Rating: 4
Year: 1936
Genre: Crime
Read again? Maybe
Second of 12 shorts in Chandler's "Trouble is my Business" collection.
Carmady's the shamus on the case, looking for a missing woman and her police dog; he goes to a kennel in search of the dog and finds it there. Then he pretends to leave, tails the kennel man--Sharp--who's trying to play it sneaky, get rid of the dog. Carmady watches the man and the dog enter a house; there's barking, shouting, more barking, and a man's scream. He rushes to the door and inside: Sharp's lying and dying on the floor, the dog standing over him, growling, and there's a woman with a gun, then a man with a bigger gun. Carmady disarms them both and asks some questions. They've only been there a week. They say they don't know Sharp or the dog; he was trying to knock the critter out with chloroform and stuff it in a closet.

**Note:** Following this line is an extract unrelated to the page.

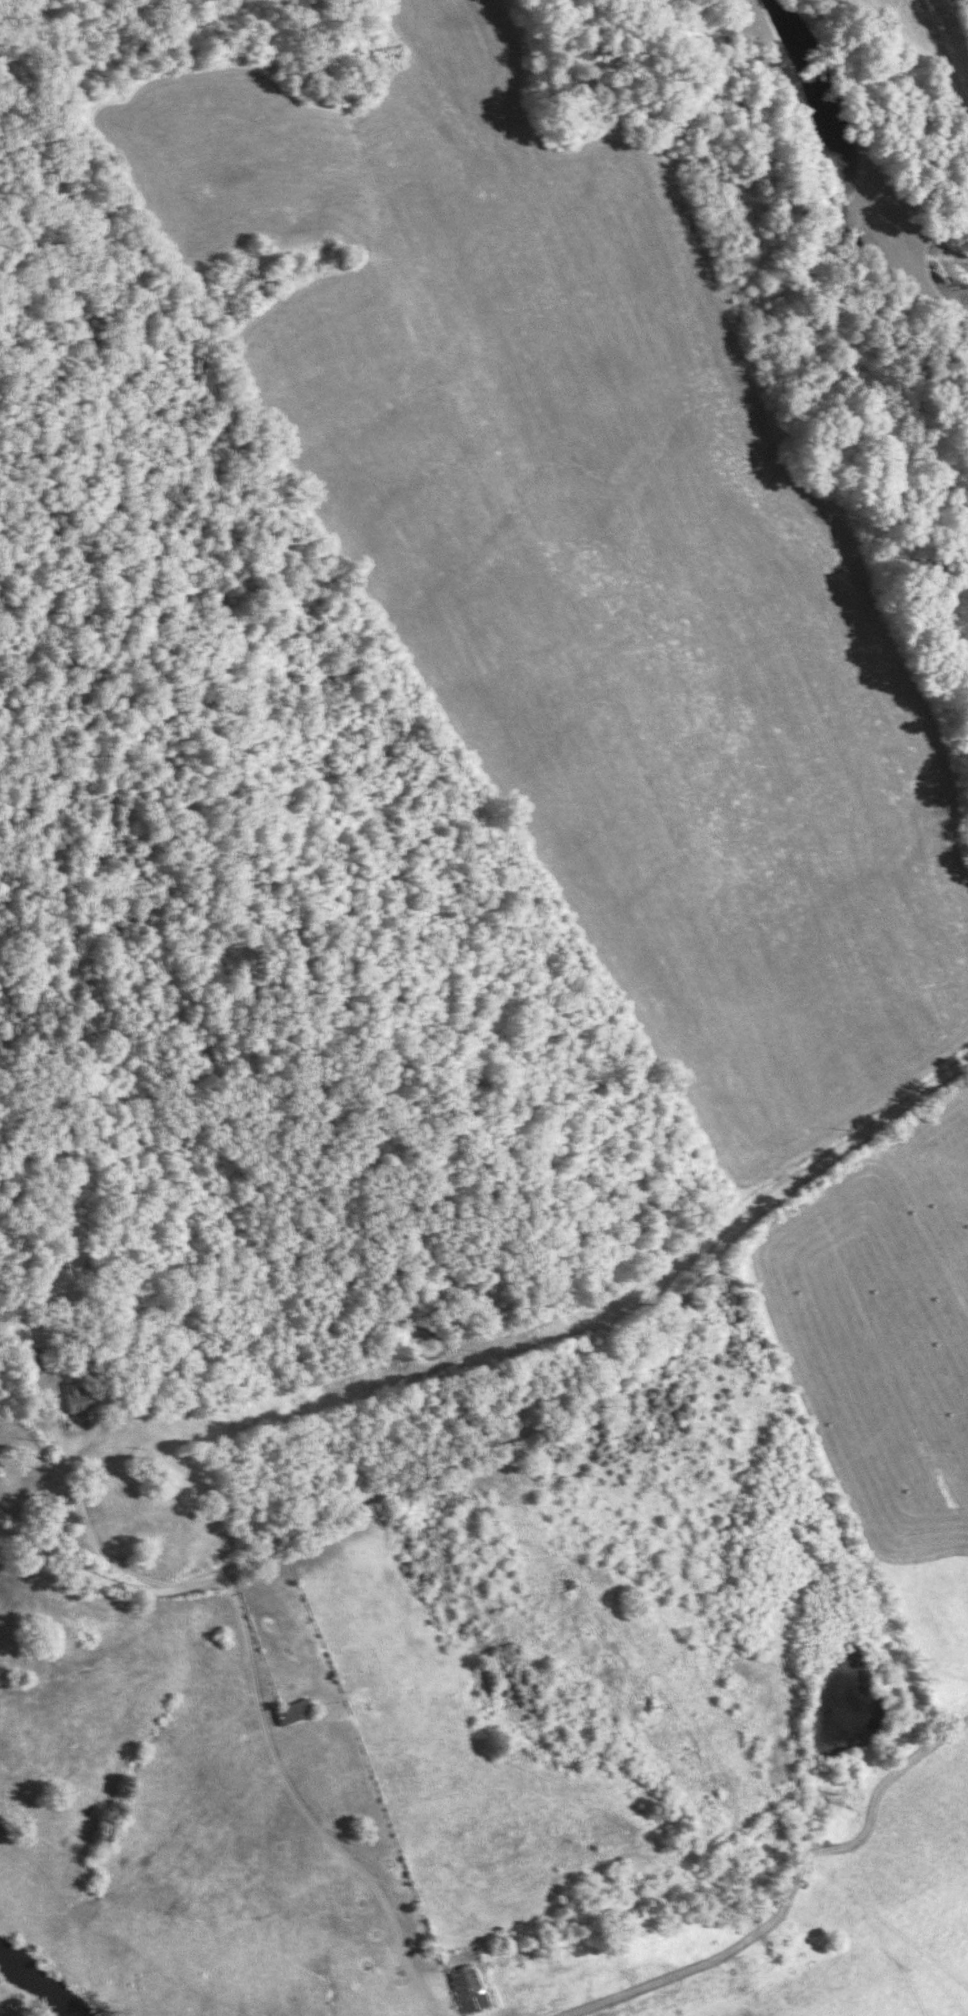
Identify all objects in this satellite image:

Then the cops show up--and they sap Carmady without asking any questions.
...and this brings us to a scene right out of "Farewell, My Lovely"--Carmady wakes up in what amounted to a rehab back in the day, a private hospital. From there he faces down corrupt cops and the thugs keeping them as pets.
This is the first of the shorts to use the wise-ass dialogue I liked in "The Big Sleep," stuff like this:
Dirty cop, to nosy nurse: "Go climb up your thumb."
Bad guy, with a Tommy gun, ordering the dirty cop to rais his hands: "Grab a cloud."
After a brief firefight: 'In the room were five statues, two fallen."
The dirty police chief glares at him: 'He measured me for a coffin.'
It's looking like most of the shorts in the collection went on to become major parts of Chandler's novels. That's disappointing, but interesting, so I'm not going to beat him up over it.